There is no other committee where this has become more obvious than the Committee on Devolution of Power. Here, the word consensus is so alien to delegates that you would think 1914 never happened. This committee focuses on the twin areas of Legislative List and fiscal federalism with eyes on revenue sharing, sharing formula, and resource control.

 

There is no doubt that delegates from the North prefer a stronger centre where the nation’s resources are accumulated and shared; and delegates from the South prefer a decentralised centre where both political and economic power go to the federating units while the centre assumes a supervising status. Both have held onto these positions so tenaciously.

 

By last Thursday, their different positions had negatively affected discourse on devolution of power. Yes, there was a very laughable semblance of consensus on this. But that was the end of it. From that point, delegates from the North got set to ensure that every ingredient of constitutional provision that could make devolution of power effective dies on arrival. For instance, while considering the Exclusive Legislative List, the idea of a state police was shot down mercilessly. Watch my lips: how can you practise devolution of power without a decentralised police force? The reasons offered by the delegates from the North were that state governors would abuse the use of state police; and that it would be impossible for some states to fund it.

 

It took the committee four straight days of intensive debate and hair-splitting arguments before the committee could resolve the issue of decentralised legislative powers regarding mining of mineral resources as stated in Item 39 of Exclusive Legislative List.
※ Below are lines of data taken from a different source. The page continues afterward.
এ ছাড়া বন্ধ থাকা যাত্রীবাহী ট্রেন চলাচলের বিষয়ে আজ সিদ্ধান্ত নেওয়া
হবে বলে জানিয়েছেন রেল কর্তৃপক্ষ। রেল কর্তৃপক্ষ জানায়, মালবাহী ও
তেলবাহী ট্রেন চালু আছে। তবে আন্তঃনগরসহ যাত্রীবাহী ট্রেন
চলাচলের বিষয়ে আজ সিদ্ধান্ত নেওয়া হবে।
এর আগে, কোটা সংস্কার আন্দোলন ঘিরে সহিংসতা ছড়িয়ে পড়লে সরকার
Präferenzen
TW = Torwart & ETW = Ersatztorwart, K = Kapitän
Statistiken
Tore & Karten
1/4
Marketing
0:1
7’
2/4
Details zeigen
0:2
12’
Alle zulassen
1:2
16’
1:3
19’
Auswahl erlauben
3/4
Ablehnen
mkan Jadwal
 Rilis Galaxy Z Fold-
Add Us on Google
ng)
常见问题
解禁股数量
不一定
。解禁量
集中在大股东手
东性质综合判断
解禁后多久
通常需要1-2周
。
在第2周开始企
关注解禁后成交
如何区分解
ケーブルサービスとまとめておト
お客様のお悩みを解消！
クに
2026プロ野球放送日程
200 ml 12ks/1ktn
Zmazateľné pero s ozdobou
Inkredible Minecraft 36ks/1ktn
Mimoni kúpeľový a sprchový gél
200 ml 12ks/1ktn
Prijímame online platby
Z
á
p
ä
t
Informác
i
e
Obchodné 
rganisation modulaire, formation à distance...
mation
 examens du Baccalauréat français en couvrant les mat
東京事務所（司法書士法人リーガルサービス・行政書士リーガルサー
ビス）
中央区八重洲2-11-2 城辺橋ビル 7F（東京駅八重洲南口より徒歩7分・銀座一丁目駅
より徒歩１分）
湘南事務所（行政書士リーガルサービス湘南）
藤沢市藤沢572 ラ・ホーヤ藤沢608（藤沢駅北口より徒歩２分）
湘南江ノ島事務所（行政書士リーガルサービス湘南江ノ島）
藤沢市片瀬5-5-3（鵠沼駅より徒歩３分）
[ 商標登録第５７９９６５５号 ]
The reason is that the delegates from the North are committed to ensuring that such powers reside at the centre, so that oil-bearing states do not exploit it to their benefits. They are opposed to any kind of modification, even if it is left in the Exclusive List.

 

If we accept that the conference is about Nigeria, then delegates must shift grounds. One delegate told yours truly last Tuesday: even if our stubbornness will make this conference to fail, it does not matter. This is unacceptable. History is watching, and listening. Tax-payers’ money spent will cry for vengeance if this conference ends in failure caused by tribal interest. Consensus does not mean weakness, neither is stubbornness a show of strength. Let us give consensus a practical meaning for the greatness of Nigeria.